1. A method for generating a summary, comprising:

extracting at least one abstract sentence from a plurality of text chapters;

fully arranging the at least one abstract sentence to generate a first candidate abstract set; wherein the first set of candidate digests comprises at least one first candidate digest;

and calculating the compliance degree of each first candidate abstract in the first candidate abstract set by using a language model to obtain the first candidate abstract with the maximum compliance degree.

2. The method according to claim 1, wherein the calculating, by using a language model, a compliance degree of each first candidate summary in the first candidate summary set to obtain a first candidate summary with a maximum compliance degree specifically includes:

processing the second candidate abstract by using a language model to obtain the smoothness of the second candidate abstract;

selecting part of the second candidate digests according to the size of the popularity;

and calculating the compliance degree of the first candidate abstract corresponding to the second candidate abstract of the selected part by using the language model to obtain the first candidate abstract with the maximum compliance degree.

3. The method according to claim 2, wherein the extracting partial abstract sentences from the first candidate abstract to generate a second candidate abstract specifically comprises:

and extracting the first M summary sentences of the first candidate summary to generate a second candidate summary, wherein M is a positive integer and is less than or equal to N.

4. The method according to any one of claims 1 to 3, wherein the calculating, by using a language model, the compliance of each first candidate summary in the first candidate summary set specifically includes:

5. The method according to claim 4, wherein said summing the N probabilities to obtain the compliance of the first candidate summary specifically comprises: calculating the compliance degree of the first candidate abstract according to the following formula;

6. The method of any of claims 1 to 3, wherein the extracting at least one abstract sentence from a plurality of text chapters comprises:

extracting at least one subject term from the plurality of text chapters;

calculating the correlation degree of the subject term and the text chapters;

and selecting part of the text chapters according to the relevance, and extracting at least one abstract sentence from the part of the text chapters.

7. The method of claim 6, wherein the calculating the relevancy of the subject term and the text chapter comprises:

calculating the relevance of the subject word and the text chapters aiming at each subject word and each text chapter;

and calculating the sum of all the relevance degrees corresponding to the text chapters aiming at each text chapters to obtain the relevance degrees of the subject word and the text chapters.

8. An apparatus for generating a summary, comprising:

the arrangement module is used for carrying out full arrangement on the at least one abstract sentence to generate a first candidate abstract set; wherein the first set of candidate digests comprises at least one first candidate digest;

and the calculation module is used for calculating the compliance of each first candidate abstract in the first candidate abstract set by using a language model so as to obtain the first candidate abstract with the maximum compliance.

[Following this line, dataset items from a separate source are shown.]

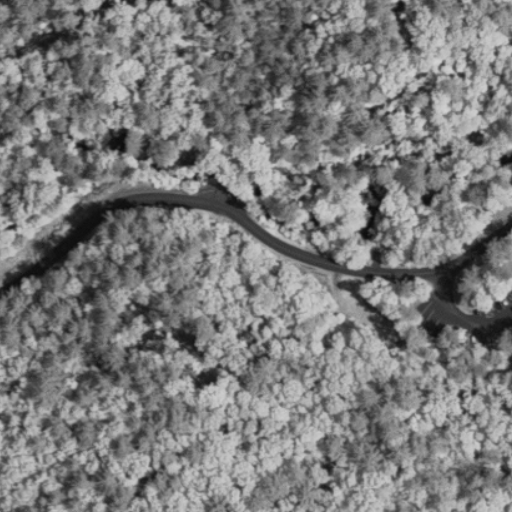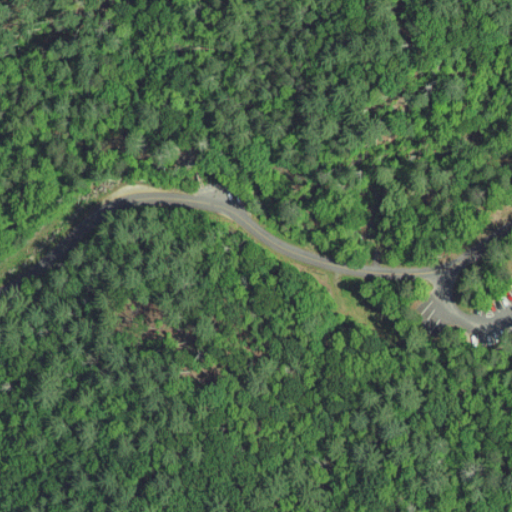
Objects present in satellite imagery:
road: (212, 201)
road: (477, 251)
road: (450, 307)
road: (500, 318)
parking lot: (492, 320)
road: (497, 353)
road: (441, 499)
road: (180, 508)
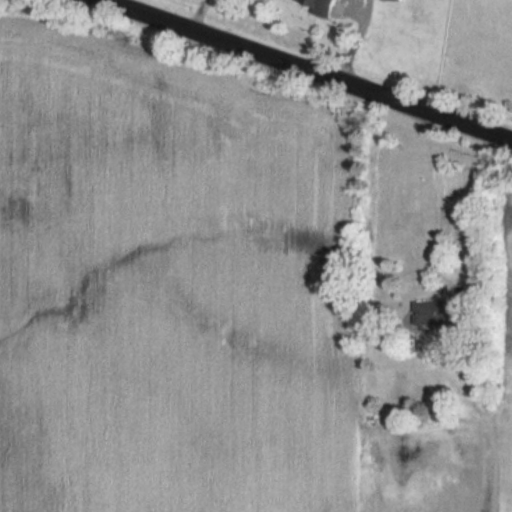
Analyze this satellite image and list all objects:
building: (326, 8)
road: (293, 17)
road: (307, 70)
road: (459, 239)
building: (445, 313)
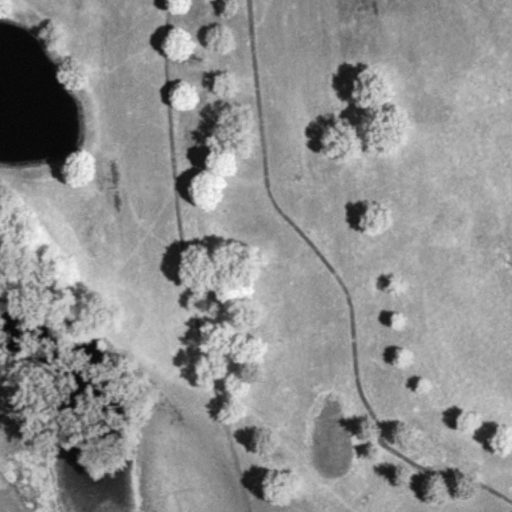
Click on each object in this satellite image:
park: (256, 256)
road: (340, 283)
road: (196, 327)
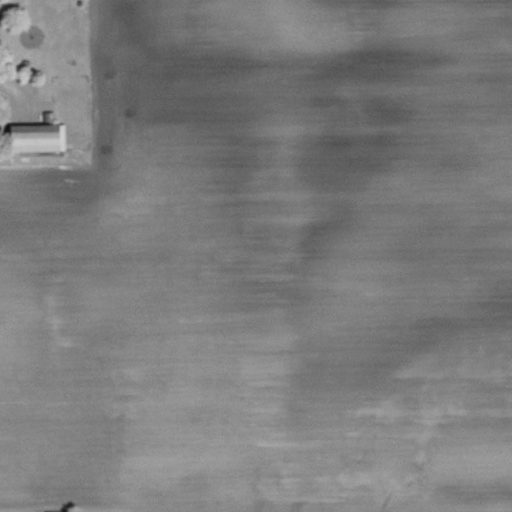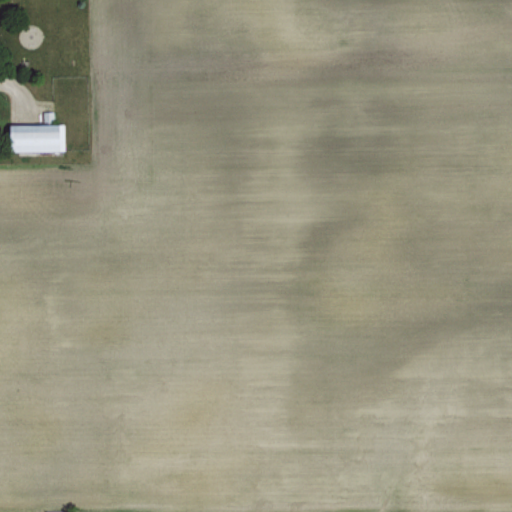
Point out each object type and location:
building: (30, 135)
building: (53, 510)
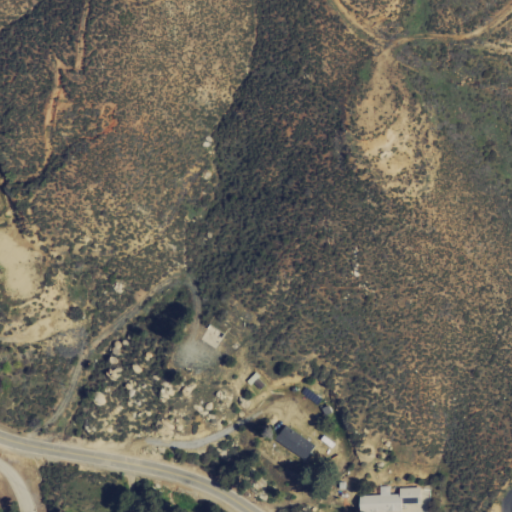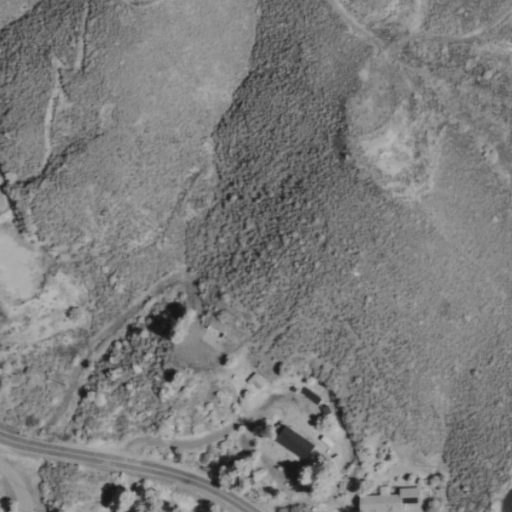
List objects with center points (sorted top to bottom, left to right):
building: (293, 441)
road: (129, 462)
road: (18, 485)
road: (130, 487)
building: (387, 499)
road: (506, 501)
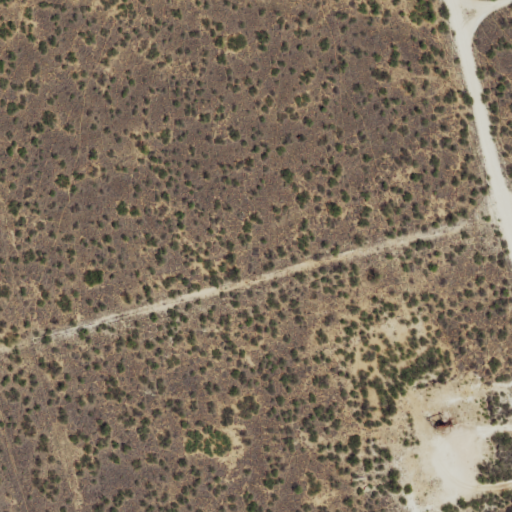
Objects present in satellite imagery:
road: (489, 78)
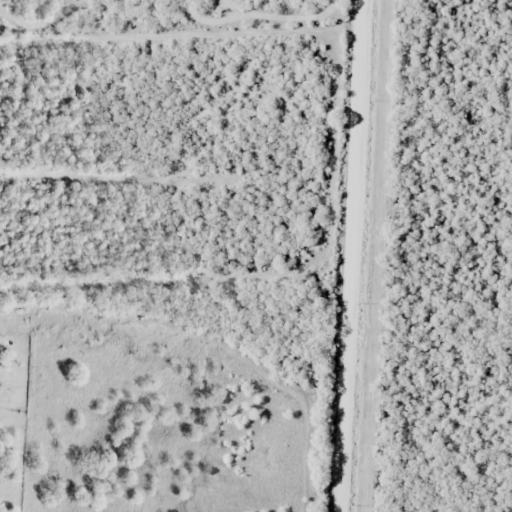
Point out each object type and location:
road: (350, 256)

9. An electronic device, comprising:

a memory for storing a program;

a processor for executing the program stored in the memory, the processor being configured to perform the digest generation method according to any one of claims 1 to 7 when the program is executed.

10. A computer-readable storage medium comprising instructions which, when executed on a computer, cause the computer to perform the digest generation method according to any one of claims 1 to 7.